==== Material for this task
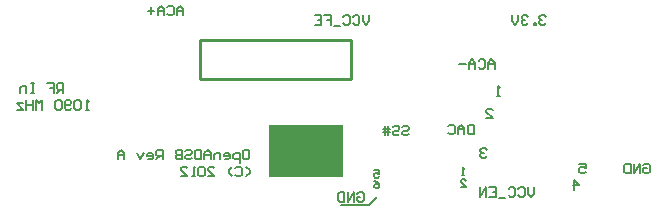
<source format=gbo>
%FSLAX24Y24*%
%MOIN*%
G70*
G01*
G75*
G04 Layer_Color=32896*
%ADD10C,0.0060*%
%ADD11C,0.0200*%
%ADD12C,0.0100*%
%ADD13C,0.0250*%
%ADD14C,0.0120*%
%ADD15C,0.0330*%
%ADD16R,0.0197X0.0236*%
%ADD17R,0.0315X0.0354*%
%ADD18R,0.0217X0.0472*%
%ADD19R,0.1575X0.1181*%
%ADD20R,0.0236X0.0394*%
%ADD21R,0.0394X0.0394*%
%ADD22R,0.2156X0.2156*%
%ADD23O,0.0118X0.0295*%
%ADD24O,0.0295X0.0118*%
%ADD25O,0.0669X0.0177*%
%ADD26R,0.0354X0.0315*%
%ADD27R,0.0266X0.0098*%
%ADD28R,0.0591X0.0937*%
%ADD29R,0.0512X0.0295*%
%ADD30R,0.0128X0.0197*%
%ADD31R,0.0630X0.0520*%
%ADD32R,0.0709X0.0276*%
%ADD33R,0.0906X0.0276*%
%ADD34R,0.0276X0.0709*%
%ADD35R,0.1600X0.0600*%
%ADD36R,0.0433X0.0256*%
%ADD37R,0.0827X0.0472*%
%ADD38R,0.0827X0.0315*%
%ADD39R,0.0236X0.0197*%
G04:AMPARAMS|DCode=40|XSize=19.7mil|YSize=23.6mil|CornerRadius=0mil|HoleSize=0mil|Usage=FLASHONLY|Rotation=135.000|XOffset=0mil|YOffset=0mil|HoleType=Round|Shape=Rectangle|*
%AMROTATEDRECTD40*
4,1,4,0.0153,0.0014,-0.0014,-0.0153,-0.0153,-0.0014,0.0014,0.0153,0.0153,0.0014,0.0*
%
%ADD40ROTATEDRECTD40*%

%ADD41C,0.0150*%
%ADD42C,0.0290*%
%ADD43R,0.1600X0.1300*%
%ADD44C,0.0591*%
%ADD45C,0.0591*%
%ADD46R,0.0591X0.0591*%
%ADD47C,0.0472*%
%ADD48O,0.1575X0.0650*%
%ADD49C,0.0260*%
%ADD50C,0.0400*%
%ADD51C,0.0550*%
%ADD52C,0.0754*%
%ADD53C,0.0991*%
%ADD54O,0.1384X0.0794*%
%ADD55R,0.2280X0.2290*%
%ADD56R,0.1000X0.2790*%
%ADD57R,0.8990X0.0670*%
%ADD58R,0.0750X0.0500*%
%ADD59C,0.0530*%
%ADD60C,0.0098*%
%ADD61C,0.0079*%
%ADD62R,0.0277X0.0316*%
%ADD63R,0.0395X0.0434*%
%ADD64R,0.0297X0.0552*%
%ADD65R,0.1655X0.1261*%
%ADD66R,0.0316X0.0474*%
%ADD67R,0.0474X0.0474*%
%ADD68R,0.2236X0.2236*%
%ADD69O,0.0198X0.0375*%
%ADD70O,0.0375X0.0198*%
%ADD71O,0.0749X0.0257*%
%ADD72R,0.0434X0.0395*%
%ADD73R,0.0346X0.0178*%
%ADD74R,0.0671X0.1017*%
%ADD75R,0.0592X0.0375*%
%ADD76R,0.0208X0.0277*%
%ADD77R,0.0710X0.0600*%
%ADD78R,0.0789X0.0356*%
%ADD79R,0.0986X0.0356*%
%ADD80R,0.0356X0.0789*%
%ADD81R,0.1680X0.0680*%
%ADD82R,0.0513X0.0336*%
%ADD83R,0.0907X0.0552*%
%ADD84R,0.0907X0.0395*%
%ADD85R,0.0316X0.0277*%
G04:AMPARAMS|DCode=86|XSize=27.7mil|YSize=31.6mil|CornerRadius=0mil|HoleSize=0mil|Usage=FLASHONLY|Rotation=135.000|XOffset=0mil|YOffset=0mil|HoleType=Round|Shape=Rectangle|*
%AMROTATEDRECTD86*
4,1,4,0.0210,0.0014,-0.0014,-0.0210,-0.0210,-0.0014,0.0014,0.0210,0.0210,0.0014,0.0*
%
%ADD86ROTATEDRECTD86*%

%ADD87C,0.0370*%
%ADD88R,0.1680X0.1380*%
%ADD89C,0.0671*%
%ADD90C,0.0671*%
%ADD91R,0.0671X0.0671*%
%ADD92C,0.0552*%
%ADD93O,0.1655X0.0730*%
%ADD94C,0.0080*%
%ADD95C,0.0340*%
%ADD96C,0.0070*%
%ADD97R,0.2480X0.1720*%
D10*
X37047Y20532D02*
X37100Y20585D01*
X37207D01*
X37260Y20532D01*
Y20318D01*
X37207Y20265D01*
X37100D01*
X37047Y20318D01*
Y20425D01*
X37153D01*
X36940Y20265D02*
Y20585D01*
X36727Y20265D01*
Y20585D01*
X36620D02*
Y20265D01*
X36460D01*
X36407Y20318D01*
Y20532D01*
X36460Y20585D01*
X36620D01*
X37620Y20965D02*
X37700Y20925D01*
X37780Y20845D01*
Y20765D01*
X37740Y20725D01*
X37660D01*
X37620Y20765D01*
Y20805D01*
X37660Y20845D01*
X37780D01*
X37610Y21305D02*
X37770D01*
Y21185D01*
X37690Y21225D01*
X37650D01*
X37610Y21185D01*
Y21105D01*
X37650Y21065D01*
X37730D01*
X37770Y21105D01*
X40500Y20765D02*
X40660D01*
X40500Y20925D01*
Y20965D01*
X40540Y21005D01*
X40620D01*
X40660Y20965D01*
X40620Y21165D02*
X40540D01*
X40580D01*
Y21405D01*
X40620Y21365D01*
X46587Y21482D02*
X46640Y21535D01*
X46747D01*
X46800Y21482D01*
Y21268D01*
X46747Y21215D01*
X46640D01*
X46587Y21268D01*
Y21375D01*
X46693D01*
X46480Y21215D02*
Y21535D01*
X46267Y21215D01*
Y21535D01*
X46160D02*
Y21215D01*
X46000D01*
X45947Y21268D01*
Y21482D01*
X46000Y21535D01*
X46160D01*
X44457D02*
X44670D01*
Y21375D01*
X44563Y21428D01*
X44510D01*
X44457Y21375D01*
Y21268D01*
X44510Y21215D01*
X44617D01*
X44670Y21268D01*
X44290Y20665D02*
Y20985D01*
X44450Y20825D01*
X44237D01*
X41810Y23785D02*
X41703D01*
X41757D01*
Y24105D01*
X41810Y24052D01*
X31250Y26475D02*
Y26688D01*
X31143Y26795D01*
X31037Y26688D01*
Y26475D01*
Y26635D01*
X31250D01*
X30717Y26742D02*
X30770Y26795D01*
X30877D01*
X30930Y26742D01*
Y26528D01*
X30877Y26475D01*
X30770D01*
X30717Y26528D01*
X30610Y26475D02*
Y26688D01*
X30504Y26795D01*
X30397Y26688D01*
Y26475D01*
Y26635D01*
X30610D01*
X30290D02*
X30077D01*
X30184Y26742D02*
Y26528D01*
X37440Y26485D02*
Y26272D01*
X37333Y26165D01*
X37227Y26272D01*
Y26485D01*
X36907Y26432D02*
X36960Y26485D01*
X37067D01*
X37120Y26432D01*
Y26218D01*
X37067Y26165D01*
X36960D01*
X36907Y26218D01*
X36587Y26432D02*
X36640Y26485D01*
X36747D01*
X36800Y26432D01*
Y26218D01*
X36747Y26165D01*
X36640D01*
X36587Y26218D01*
X36480Y26112D02*
X36267D01*
X35947Y26485D02*
X36160D01*
Y26325D01*
X36054D01*
X36160D01*
Y26165D01*
X35627Y26485D02*
X35841D01*
Y26165D01*
X35627D01*
X35841Y26325D02*
X35734D01*
X38557Y22742D02*
X38610Y22795D01*
X38717D01*
X38770Y22742D01*
Y22688D01*
X38717Y22635D01*
X38610D01*
X38557Y22582D01*
Y22528D01*
X38610Y22475D01*
X38717D01*
X38770Y22528D01*
X38237Y22742D02*
X38290Y22795D01*
X38397D01*
X38450Y22742D01*
Y22688D01*
X38397Y22635D01*
X38290D01*
X38237Y22582D01*
Y22528D01*
X38290Y22475D01*
X38397D01*
X38450Y22528D01*
X38077Y22475D02*
Y22795D01*
X37970D02*
Y22475D01*
X38130Y22688D02*
X37970D01*
X37917D01*
X38130Y22582D02*
X37917D01*
X41630Y24685D02*
Y24898D01*
X41523Y25005D01*
X41417Y24898D01*
Y24685D01*
Y24845D01*
X41630D01*
X41097Y24952D02*
X41150Y25005D01*
X41257D01*
X41310Y24952D01*
Y24738D01*
X41257Y24685D01*
X41150D01*
X41097Y24738D01*
X40990Y24685D02*
Y24898D01*
X40884Y25005D01*
X40777Y24898D01*
Y24685D01*
Y24845D01*
X40990D01*
X40670D02*
X40457D01*
X42950Y20745D02*
Y20532D01*
X42843Y20425D01*
X42737Y20532D01*
Y20745D01*
X42417Y20692D02*
X42470Y20745D01*
X42577D01*
X42630Y20692D01*
Y20478D01*
X42577Y20425D01*
X42470D01*
X42417Y20478D01*
X42097Y20692D02*
X42150Y20745D01*
X42257D01*
X42310Y20692D01*
Y20478D01*
X42257Y20425D01*
X42150D01*
X42097Y20478D01*
X41990Y20372D02*
X41777D01*
X41457Y20745D02*
X41670D01*
Y20425D01*
X41457D01*
X41670Y20585D02*
X41564D01*
X41351Y20425D02*
Y20745D01*
X41137Y20425D01*
Y20745D01*
X43330Y26432D02*
X43277Y26485D01*
X43170D01*
X43117Y26432D01*
Y26378D01*
X43170Y26325D01*
X43223D01*
X43170D01*
X43117Y26272D01*
Y26218D01*
X43170Y26165D01*
X43277D01*
X43330Y26218D01*
X43010Y26165D02*
Y26218D01*
X42957D01*
Y26165D01*
X43010D01*
X42744Y26432D02*
X42690Y26485D01*
X42584D01*
X42530Y26432D01*
Y26378D01*
X42584Y26325D01*
X42637D01*
X42584D01*
X42530Y26272D01*
Y26218D01*
X42584Y26165D01*
X42690D01*
X42744Y26218D01*
X42424Y26485D02*
Y26272D01*
X42317Y26165D01*
X42210Y26272D01*
Y26485D01*
X28100Y23325D02*
X27993D01*
X28047D01*
Y23645D01*
X28100Y23592D01*
X27833D02*
X27780Y23645D01*
X27673D01*
X27620Y23592D01*
Y23378D01*
X27673Y23325D01*
X27780D01*
X27833Y23378D01*
Y23592D01*
X27514Y23378D02*
X27460Y23325D01*
X27354D01*
X27300Y23378D01*
Y23592D01*
X27354Y23645D01*
X27460D01*
X27514Y23592D01*
Y23538D01*
X27460Y23485D01*
X27300D01*
X27194Y23592D02*
X27140Y23645D01*
X27034D01*
X26980Y23592D01*
Y23378D01*
X27034Y23325D01*
X27140D01*
X27194Y23378D01*
Y23592D01*
X26554Y23325D02*
Y23645D01*
X26447Y23538D01*
X26341Y23645D01*
Y23325D01*
X26234Y23645D02*
Y23325D01*
Y23485D01*
X26021D01*
Y23645D01*
Y23325D01*
X25914Y23538D02*
X25701D01*
X25914Y23325D01*
X25701D01*
X27250Y23895D02*
Y24215D01*
X27090D01*
X27037Y24162D01*
Y24055D01*
X27090Y24002D01*
X27250D01*
X27143D02*
X27037Y23895D01*
X26717Y24215D02*
X26930D01*
Y24055D01*
X26823D01*
X26930D01*
Y23895D01*
X26290Y24215D02*
X26184D01*
X26237D01*
Y23895D01*
X26290D01*
X26184D01*
X26024D02*
Y24108D01*
X25864D01*
X25810Y24055D01*
Y23895D01*
X33353Y21115D02*
X33460Y21222D01*
Y21328D01*
X33353Y21435D01*
X32980Y21382D02*
X33033Y21435D01*
X33140D01*
X33193Y21382D01*
Y21168D01*
X33140Y21115D01*
X33033D01*
X32980Y21168D01*
X32874Y21115D02*
X32767Y21222D01*
Y21328D01*
X32874Y21435D01*
X32074Y21115D02*
X32287D01*
X32074Y21328D01*
Y21382D01*
X32127Y21435D01*
X32234D01*
X32287Y21382D01*
X31967D02*
X31914Y21435D01*
X31807D01*
X31754Y21382D01*
Y21168D01*
X31807Y21115D01*
X31914D01*
X31967Y21168D01*
Y21382D01*
X31647Y21115D02*
X31541D01*
X31594D01*
Y21435D01*
X31647Y21382D01*
X31167Y21115D02*
X31381D01*
X31167Y21328D01*
Y21382D01*
X31221Y21435D01*
X31327D01*
X31381Y21382D01*
X33290Y21995D02*
X33397D01*
X33450Y21942D01*
Y21728D01*
X33397Y21675D01*
X33290D01*
X33237Y21728D01*
Y21942D01*
X33290Y21995D01*
X33130Y21568D02*
Y21888D01*
X32970D01*
X32917Y21835D01*
Y21728D01*
X32970Y21675D01*
X33130D01*
X32650D02*
X32757D01*
X32810Y21728D01*
Y21835D01*
X32757Y21888D01*
X32650D01*
X32597Y21835D01*
Y21782D01*
X32810D01*
X32490Y21675D02*
Y21888D01*
X32330D01*
X32277Y21835D01*
Y21675D01*
X32170D02*
Y21888D01*
X32064Y21995D01*
X31957Y21888D01*
Y21675D01*
Y21835D01*
X32170D01*
X31851Y21995D02*
Y21675D01*
X31691D01*
X31637Y21728D01*
Y21942D01*
X31691Y21995D01*
X31851D01*
X31317Y21942D02*
X31371Y21995D01*
X31477D01*
X31531Y21942D01*
Y21888D01*
X31477Y21835D01*
X31371D01*
X31317Y21782D01*
Y21728D01*
X31371Y21675D01*
X31477D01*
X31531Y21728D01*
X31211Y21995D02*
Y21675D01*
X31051D01*
X30997Y21728D01*
Y21782D01*
X31051Y21835D01*
X31211D01*
X31051D01*
X30997Y21888D01*
Y21942D01*
X31051Y21995D01*
X31211D01*
X30571Y21675D02*
Y21995D01*
X30411D01*
X30358Y21942D01*
Y21835D01*
X30411Y21782D01*
X30571D01*
X30464D02*
X30358Y21675D01*
X30091D02*
X30198D01*
X30251Y21728D01*
Y21835D01*
X30198Y21888D01*
X30091D01*
X30038Y21835D01*
Y21782D01*
X30251D01*
X29931Y21888D02*
X29825Y21675D01*
X29718Y21888D01*
X29291Y21675D02*
Y21888D01*
X29185Y21995D01*
X29078Y21888D01*
Y21675D01*
Y21835D01*
X29291D01*
X41357Y23045D02*
X41570D01*
X41357Y23258D01*
Y23312D01*
X41410Y23365D01*
X41517D01*
X41570Y23312D01*
X40940Y22835D02*
Y22515D01*
X40780D01*
X40727Y22568D01*
Y22782D01*
X40780Y22835D01*
X40940D01*
X40620Y22515D02*
Y22728D01*
X40513Y22835D01*
X40407Y22728D01*
Y22515D01*
Y22675D01*
X40620D01*
X40087Y22782D02*
X40140Y22835D01*
X40247D01*
X40300Y22782D01*
Y22568D01*
X40247Y22515D01*
X40140D01*
X40087Y22568D01*
X41370Y22002D02*
X41317Y22055D01*
X41210D01*
X41157Y22002D01*
Y21948D01*
X41210Y21895D01*
X41263D01*
X41210D01*
X41157Y21842D01*
Y21788D01*
X41210Y21735D01*
X41317D01*
X41370Y21788D01*
D12*
X31810Y25655D02*
X36840D01*
Y24345D02*
Y25655D01*
X31810Y24345D02*
X36840D01*
X31810D02*
Y25655D01*
D96*
X37450Y20155D02*
X37710Y20415D01*
X36500Y20155D02*
X37450D01*
D97*
X35330Y21965D02*
D03*
M02*

</source>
========
__Work to complete__. Return each line in the records that holds the string "HoleType".

__Written response__.
G04:AMPARAMS|DCode=40|XSize=19.7mil|YSize=23.6mil|CornerRadius=0mil|HoleSize=0mil|Usage=FLASHONLY|Rotation=135.000|XOffset=0mil|YOffset=0mil|HoleType=Round|Shape=Rectangle|*
G04:AMPARAMS|DCode=86|XSize=27.7mil|YSize=31.6mil|CornerRadius=0mil|HoleSize=0mil|Usage=FLASHONLY|Rotation=135.000|XOffset=0mil|YOffset=0mil|HoleType=Round|Shape=Rectangle|*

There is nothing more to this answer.